Dissection Syndromes Treatment & Management
- Author: Chelsea S Kidwell, MD; Chief Editor: Helmi L Lutsep, MD more...
Patients with symptoms of cerebral ischemia generally should be admitted to a monitored bed and provided supportive stroke care (eg, intravenous fluids, prevention of hyperglycemia).
Patients presenting within 3-4 1/2 hours of stroke symptom onset may be considered for treatment with intravenous tissue plasminogen activator. A growing number of studies have suggested that there is not an increased rate of symptomatic hemorrhage or unfavorable outcomes in this population. However, the CADISP co-investigators also failed to find any trend towards benefit in dissection patients treated with thrombolysis compared with those not treated. Thus, the role of thrombolysis in patients with acute infarction secondary to dissection is unproven.
No randomized controlled trials have been performed to determine the optimum antithrombotic treatment regimen. Current options include anticoagulants , antiplatelet agents, and surgical and/or endovascular treatment.
Since most ischemic strokes caused by dissections are likely to be due to emboli originating from a thrombus at the site of dissection, many experts recommend anticoagulation for the first 3-6 months. This practice is supported by several small case series demonstrating good outcome with low complication rates in patients receiving anticoagulation. However, no data from a randomized, controlled trial are available to determine if antiplatelet therapy is as effective as or superior to anticoagulation. In the nonrandomized arm of the Cervical Artery Dissection Stroke Study (CADISS-NR), there was no evidence for superiority of anticoagulation or antiplatelet therapy in prevention of stroke. However, mean time to treatment from symptom onset in this study was 10.8 days, which may have been beyond the window of highest risk.

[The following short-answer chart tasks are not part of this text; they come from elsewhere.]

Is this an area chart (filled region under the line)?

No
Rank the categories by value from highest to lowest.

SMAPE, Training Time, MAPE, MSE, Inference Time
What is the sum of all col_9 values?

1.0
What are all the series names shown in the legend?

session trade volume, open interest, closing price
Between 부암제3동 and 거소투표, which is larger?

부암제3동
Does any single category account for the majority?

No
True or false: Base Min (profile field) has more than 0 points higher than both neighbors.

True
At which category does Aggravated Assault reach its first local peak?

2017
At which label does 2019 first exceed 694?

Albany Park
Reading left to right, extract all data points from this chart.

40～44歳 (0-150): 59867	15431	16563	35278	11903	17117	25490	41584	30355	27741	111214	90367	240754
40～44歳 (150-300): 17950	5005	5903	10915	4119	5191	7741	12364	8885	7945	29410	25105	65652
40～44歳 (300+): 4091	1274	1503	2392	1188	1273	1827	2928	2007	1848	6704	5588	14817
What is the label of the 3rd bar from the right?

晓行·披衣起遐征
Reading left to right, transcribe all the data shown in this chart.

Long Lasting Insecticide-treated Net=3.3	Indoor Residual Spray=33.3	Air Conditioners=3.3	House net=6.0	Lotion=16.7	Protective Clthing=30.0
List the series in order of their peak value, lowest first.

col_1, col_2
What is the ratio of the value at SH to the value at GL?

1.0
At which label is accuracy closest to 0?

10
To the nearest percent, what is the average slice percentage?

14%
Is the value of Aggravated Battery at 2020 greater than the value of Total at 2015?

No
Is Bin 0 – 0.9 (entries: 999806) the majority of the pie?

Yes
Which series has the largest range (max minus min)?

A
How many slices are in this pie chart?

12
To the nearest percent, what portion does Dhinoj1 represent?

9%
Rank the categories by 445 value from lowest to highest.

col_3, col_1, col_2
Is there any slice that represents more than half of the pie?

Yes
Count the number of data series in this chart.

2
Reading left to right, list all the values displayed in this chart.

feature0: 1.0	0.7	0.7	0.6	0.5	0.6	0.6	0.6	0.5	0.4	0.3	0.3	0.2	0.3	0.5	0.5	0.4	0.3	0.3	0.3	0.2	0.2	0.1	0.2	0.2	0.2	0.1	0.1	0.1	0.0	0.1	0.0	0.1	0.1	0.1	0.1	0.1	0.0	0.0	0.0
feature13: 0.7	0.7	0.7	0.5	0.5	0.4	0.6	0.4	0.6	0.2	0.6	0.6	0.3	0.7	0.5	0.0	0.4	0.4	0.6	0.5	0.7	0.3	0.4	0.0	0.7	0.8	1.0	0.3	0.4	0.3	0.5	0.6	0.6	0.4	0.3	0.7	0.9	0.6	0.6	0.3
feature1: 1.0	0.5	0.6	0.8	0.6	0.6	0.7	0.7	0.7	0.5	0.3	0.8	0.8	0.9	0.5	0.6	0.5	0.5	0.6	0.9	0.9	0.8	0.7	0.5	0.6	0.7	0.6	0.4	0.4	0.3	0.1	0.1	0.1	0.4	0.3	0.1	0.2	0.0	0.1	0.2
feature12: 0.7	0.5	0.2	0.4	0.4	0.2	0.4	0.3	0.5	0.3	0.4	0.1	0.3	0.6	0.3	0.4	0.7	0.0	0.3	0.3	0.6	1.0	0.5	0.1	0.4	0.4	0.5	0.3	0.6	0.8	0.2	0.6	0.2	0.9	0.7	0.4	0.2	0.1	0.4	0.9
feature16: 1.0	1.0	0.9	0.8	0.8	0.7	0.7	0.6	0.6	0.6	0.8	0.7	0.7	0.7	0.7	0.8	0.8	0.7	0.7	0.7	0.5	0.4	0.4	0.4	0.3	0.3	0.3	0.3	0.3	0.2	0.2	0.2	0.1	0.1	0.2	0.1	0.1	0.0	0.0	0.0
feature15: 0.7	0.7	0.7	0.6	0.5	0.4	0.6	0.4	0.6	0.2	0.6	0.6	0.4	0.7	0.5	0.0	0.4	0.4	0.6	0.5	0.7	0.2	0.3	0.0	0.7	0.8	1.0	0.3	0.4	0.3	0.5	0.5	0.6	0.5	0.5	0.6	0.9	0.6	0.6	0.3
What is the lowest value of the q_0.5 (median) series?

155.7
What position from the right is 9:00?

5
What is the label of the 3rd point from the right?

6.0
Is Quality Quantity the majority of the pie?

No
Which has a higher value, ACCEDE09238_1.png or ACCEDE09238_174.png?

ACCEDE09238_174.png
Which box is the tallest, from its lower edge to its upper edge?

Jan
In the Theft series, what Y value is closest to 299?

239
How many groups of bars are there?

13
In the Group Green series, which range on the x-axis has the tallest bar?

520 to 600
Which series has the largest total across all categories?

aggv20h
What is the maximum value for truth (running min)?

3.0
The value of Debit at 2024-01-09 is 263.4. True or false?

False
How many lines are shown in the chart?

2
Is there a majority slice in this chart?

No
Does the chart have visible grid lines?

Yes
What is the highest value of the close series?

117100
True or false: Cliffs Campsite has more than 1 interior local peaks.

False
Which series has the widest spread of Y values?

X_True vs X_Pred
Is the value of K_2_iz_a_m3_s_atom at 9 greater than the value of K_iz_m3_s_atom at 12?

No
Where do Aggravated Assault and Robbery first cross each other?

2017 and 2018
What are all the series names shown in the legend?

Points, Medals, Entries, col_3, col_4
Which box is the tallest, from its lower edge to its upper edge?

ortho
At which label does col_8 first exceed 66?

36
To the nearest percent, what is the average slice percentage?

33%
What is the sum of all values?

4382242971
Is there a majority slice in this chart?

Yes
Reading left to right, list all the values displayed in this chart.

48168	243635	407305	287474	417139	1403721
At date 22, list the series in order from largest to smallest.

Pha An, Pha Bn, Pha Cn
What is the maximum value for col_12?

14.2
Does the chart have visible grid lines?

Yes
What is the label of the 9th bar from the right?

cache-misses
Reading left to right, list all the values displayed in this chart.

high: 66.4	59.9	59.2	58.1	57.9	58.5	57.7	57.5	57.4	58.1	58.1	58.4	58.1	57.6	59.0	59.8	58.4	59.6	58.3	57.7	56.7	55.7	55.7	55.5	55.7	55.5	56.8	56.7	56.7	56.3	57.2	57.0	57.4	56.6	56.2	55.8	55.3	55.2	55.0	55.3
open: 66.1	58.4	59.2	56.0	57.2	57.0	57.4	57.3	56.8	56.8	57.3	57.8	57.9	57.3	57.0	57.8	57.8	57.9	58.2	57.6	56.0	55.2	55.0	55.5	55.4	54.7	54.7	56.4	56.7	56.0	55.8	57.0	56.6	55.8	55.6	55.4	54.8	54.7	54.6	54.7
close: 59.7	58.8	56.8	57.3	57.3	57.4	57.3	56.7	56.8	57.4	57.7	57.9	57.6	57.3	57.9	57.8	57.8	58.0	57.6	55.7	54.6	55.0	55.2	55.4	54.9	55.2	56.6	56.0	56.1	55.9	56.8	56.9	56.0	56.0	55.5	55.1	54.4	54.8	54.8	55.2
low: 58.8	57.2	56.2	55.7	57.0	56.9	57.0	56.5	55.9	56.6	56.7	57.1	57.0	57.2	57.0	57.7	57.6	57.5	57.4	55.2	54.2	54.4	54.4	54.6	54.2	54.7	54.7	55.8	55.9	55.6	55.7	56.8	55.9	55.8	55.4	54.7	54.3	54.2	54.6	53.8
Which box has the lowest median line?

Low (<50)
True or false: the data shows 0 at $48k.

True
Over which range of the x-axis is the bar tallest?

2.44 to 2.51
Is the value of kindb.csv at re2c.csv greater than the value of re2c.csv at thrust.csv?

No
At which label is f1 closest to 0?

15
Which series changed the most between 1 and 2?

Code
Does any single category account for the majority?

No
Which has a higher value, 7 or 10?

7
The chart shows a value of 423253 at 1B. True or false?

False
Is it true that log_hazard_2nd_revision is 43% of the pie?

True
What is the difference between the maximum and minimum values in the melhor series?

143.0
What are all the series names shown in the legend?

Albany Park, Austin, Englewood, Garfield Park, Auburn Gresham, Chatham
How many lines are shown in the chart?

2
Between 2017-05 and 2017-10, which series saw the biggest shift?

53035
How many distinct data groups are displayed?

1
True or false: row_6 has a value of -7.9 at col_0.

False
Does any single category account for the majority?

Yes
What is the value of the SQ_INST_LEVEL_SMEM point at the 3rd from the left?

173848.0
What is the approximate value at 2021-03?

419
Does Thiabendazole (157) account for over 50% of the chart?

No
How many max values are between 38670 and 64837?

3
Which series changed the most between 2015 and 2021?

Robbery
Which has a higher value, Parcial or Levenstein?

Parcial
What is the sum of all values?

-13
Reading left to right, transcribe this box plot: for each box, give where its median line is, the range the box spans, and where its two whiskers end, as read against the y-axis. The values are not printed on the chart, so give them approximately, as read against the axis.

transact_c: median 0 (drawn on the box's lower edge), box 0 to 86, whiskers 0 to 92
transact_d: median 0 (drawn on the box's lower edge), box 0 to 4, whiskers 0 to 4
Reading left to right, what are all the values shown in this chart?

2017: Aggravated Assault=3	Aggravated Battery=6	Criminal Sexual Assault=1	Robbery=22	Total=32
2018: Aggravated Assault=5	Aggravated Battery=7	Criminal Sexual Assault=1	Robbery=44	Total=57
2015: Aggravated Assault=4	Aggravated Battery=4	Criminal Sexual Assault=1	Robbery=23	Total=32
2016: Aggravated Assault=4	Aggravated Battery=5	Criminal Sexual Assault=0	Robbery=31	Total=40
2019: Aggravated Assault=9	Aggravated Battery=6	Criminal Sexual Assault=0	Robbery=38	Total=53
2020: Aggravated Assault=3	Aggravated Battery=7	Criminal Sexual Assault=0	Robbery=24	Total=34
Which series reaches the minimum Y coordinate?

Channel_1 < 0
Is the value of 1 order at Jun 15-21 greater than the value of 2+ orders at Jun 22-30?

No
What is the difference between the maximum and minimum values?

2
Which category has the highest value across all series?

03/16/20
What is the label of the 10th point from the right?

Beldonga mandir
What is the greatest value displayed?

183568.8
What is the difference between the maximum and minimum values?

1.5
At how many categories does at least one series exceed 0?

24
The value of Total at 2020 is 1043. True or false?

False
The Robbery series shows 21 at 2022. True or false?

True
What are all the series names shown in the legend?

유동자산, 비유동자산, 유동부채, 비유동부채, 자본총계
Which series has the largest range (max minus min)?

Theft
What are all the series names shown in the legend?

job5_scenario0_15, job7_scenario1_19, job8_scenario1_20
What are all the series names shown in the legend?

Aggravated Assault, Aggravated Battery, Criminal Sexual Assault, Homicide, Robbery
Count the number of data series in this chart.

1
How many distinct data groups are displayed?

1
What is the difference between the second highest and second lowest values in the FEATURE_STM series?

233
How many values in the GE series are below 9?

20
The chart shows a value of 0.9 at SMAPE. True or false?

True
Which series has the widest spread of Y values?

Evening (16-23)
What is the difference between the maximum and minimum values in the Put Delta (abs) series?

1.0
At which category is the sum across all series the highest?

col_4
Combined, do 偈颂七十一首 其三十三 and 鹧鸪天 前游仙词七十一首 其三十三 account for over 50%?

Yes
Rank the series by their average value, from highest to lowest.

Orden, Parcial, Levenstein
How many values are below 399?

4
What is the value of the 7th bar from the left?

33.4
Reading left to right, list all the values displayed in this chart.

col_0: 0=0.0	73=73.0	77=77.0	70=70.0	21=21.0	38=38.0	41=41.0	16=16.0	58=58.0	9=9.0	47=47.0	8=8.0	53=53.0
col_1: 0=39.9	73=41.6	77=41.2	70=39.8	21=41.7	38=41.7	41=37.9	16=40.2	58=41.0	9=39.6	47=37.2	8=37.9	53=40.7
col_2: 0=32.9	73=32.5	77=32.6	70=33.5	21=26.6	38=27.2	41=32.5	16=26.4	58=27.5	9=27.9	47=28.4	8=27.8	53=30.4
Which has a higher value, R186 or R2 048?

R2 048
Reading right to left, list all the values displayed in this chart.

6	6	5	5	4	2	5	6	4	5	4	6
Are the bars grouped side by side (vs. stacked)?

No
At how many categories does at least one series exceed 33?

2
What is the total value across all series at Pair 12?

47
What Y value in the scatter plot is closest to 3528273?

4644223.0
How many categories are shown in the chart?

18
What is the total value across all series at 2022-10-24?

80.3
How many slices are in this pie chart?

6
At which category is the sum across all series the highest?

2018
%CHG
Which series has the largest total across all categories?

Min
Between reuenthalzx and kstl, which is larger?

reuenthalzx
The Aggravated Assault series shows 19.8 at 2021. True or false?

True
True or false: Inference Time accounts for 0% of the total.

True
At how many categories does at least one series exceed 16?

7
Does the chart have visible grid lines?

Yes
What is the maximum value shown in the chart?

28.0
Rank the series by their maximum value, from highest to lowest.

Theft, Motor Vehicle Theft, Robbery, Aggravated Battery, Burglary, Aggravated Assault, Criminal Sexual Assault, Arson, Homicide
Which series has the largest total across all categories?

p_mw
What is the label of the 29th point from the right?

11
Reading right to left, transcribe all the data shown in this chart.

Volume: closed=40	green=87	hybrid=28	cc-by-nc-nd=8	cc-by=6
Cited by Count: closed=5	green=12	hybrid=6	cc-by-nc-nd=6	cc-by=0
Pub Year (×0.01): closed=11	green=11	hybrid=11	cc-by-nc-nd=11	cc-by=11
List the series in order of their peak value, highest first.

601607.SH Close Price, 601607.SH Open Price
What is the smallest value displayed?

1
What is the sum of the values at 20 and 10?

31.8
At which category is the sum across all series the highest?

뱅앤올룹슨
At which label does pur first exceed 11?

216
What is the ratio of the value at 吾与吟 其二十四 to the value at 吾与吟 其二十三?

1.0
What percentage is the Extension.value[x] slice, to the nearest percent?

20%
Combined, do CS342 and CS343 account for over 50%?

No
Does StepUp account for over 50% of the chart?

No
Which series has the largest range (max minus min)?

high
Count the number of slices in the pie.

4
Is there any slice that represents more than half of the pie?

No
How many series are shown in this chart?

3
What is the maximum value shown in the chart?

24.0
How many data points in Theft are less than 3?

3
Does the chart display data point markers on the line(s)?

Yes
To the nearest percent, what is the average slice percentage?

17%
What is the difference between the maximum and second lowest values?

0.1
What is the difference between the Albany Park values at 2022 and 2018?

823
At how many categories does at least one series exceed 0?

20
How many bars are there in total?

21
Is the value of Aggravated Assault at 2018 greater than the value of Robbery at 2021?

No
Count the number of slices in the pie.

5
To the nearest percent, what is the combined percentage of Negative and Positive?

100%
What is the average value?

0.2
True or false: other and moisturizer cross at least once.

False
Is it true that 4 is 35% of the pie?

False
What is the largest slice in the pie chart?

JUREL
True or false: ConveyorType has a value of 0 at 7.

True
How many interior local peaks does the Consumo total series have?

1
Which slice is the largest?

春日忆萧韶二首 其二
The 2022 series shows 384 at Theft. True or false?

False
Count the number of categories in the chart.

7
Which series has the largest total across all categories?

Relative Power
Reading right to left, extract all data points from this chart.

Anticoagulation is contraindicated in intracranial dissections complicated by subarachnoid hemorrhage.
In patients with hemodynamically significant dissections, hypertensive and/or hypervolemic therapy may be initiated.
Some experts recommend avoidance of oral contraception and hormonal replacement therapy in patients with cervicocephalic dissections, since these agents may promote intimal proliferation.
Repeat imaging (angiography, MRA, CTA) generally is recommended at 3-6 months. In most patients, the vessel wall is fully healed at that time; thus, patients may be switched to aspirin. Alternatively, all therapy may be discontinued.
In rare patients with symptoms refractory to medical management, patients with subarachnoid hemorrhage, and those with expanding dissecting aneurysms, endovascular therapy or surgical procedures may be indicated. These procedures include angioplasty and stenting, vessel occlusion by embolization, vessel coiling or ligations, and bypass procedures.